Başkalarıyla birlikte yaşamanın kuralları vardır. "Adabımuaşeret" der eskiler.
Basitçe: "Görgü kuralları".
Kendilerini çevreye "zarif insanlar" olarak sunan... Mesela sık sık teşekkür eden... Sesini yükseltmeyen kişilerin... Başka bazı alanlarda, nasıl birer "kamu bencili" olduklarını izliyorum.
Deniz kenarındaki otelin ilkesi basit:
Odabaşına iki kişilik bir (sabit) şemsiye ve onun altına yerleştirilen iki adet şezlong...

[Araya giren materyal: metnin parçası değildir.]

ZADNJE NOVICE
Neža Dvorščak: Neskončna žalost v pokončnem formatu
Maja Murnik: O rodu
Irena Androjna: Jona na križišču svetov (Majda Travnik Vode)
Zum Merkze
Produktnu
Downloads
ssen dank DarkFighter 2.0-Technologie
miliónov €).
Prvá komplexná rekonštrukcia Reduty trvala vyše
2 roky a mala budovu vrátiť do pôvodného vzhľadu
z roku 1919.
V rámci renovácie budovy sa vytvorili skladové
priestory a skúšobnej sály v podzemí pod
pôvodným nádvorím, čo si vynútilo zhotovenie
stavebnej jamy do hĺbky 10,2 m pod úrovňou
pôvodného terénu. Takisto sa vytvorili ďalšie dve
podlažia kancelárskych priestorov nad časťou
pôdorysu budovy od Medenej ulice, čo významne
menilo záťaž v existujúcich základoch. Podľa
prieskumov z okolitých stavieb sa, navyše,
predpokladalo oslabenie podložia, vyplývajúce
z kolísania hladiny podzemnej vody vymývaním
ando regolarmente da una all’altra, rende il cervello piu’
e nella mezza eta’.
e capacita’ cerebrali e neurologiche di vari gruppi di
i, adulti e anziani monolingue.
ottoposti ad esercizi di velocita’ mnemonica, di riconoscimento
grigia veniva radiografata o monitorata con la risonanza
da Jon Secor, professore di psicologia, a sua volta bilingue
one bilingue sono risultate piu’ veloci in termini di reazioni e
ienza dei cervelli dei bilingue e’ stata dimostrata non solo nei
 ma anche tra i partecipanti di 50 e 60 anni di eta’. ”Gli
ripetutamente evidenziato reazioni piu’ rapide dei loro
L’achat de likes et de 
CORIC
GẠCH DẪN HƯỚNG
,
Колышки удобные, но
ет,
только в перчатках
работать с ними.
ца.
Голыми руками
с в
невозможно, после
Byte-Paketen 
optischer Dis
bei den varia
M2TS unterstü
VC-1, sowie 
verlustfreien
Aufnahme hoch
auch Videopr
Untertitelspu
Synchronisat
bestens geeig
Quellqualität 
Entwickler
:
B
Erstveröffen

Ancak "pek" kentli orta sınıf elemanlarının, sabahları, henüz iskele boşken, çaktırmadan "alanlarını genişletme" faaliyetlerine şahit olmak artık beni şaşırtmıyor.
Çocuk alınmadığı ve odaların büyük çoğunluğu iki kişilik olduğu için otelin müşterileri (pardon: misafirleri) karıkocalardan ve iş sahibi sevgililerden oluşuyor.
Sabahleyin erken kalkabilenlerden bazıları, tek başına "bir" şemsiye kapma yarışına giriyor.
Örtülerle, havlularla, plaj çantalarıyla dört kişiymiş numarasına yatıyorlar. Karısı bir şemsiyenin altına yatıyor, kocası diğerinin... (Belli ki birbirleriyle sohbet etmekten bıkmışlar.) İlgili arkadaşlara sordum: "Durumun farkındayız, izin vermiyoruz" dediler. Ne yapsaydım, atladıklarını tek tek gösterse miydim?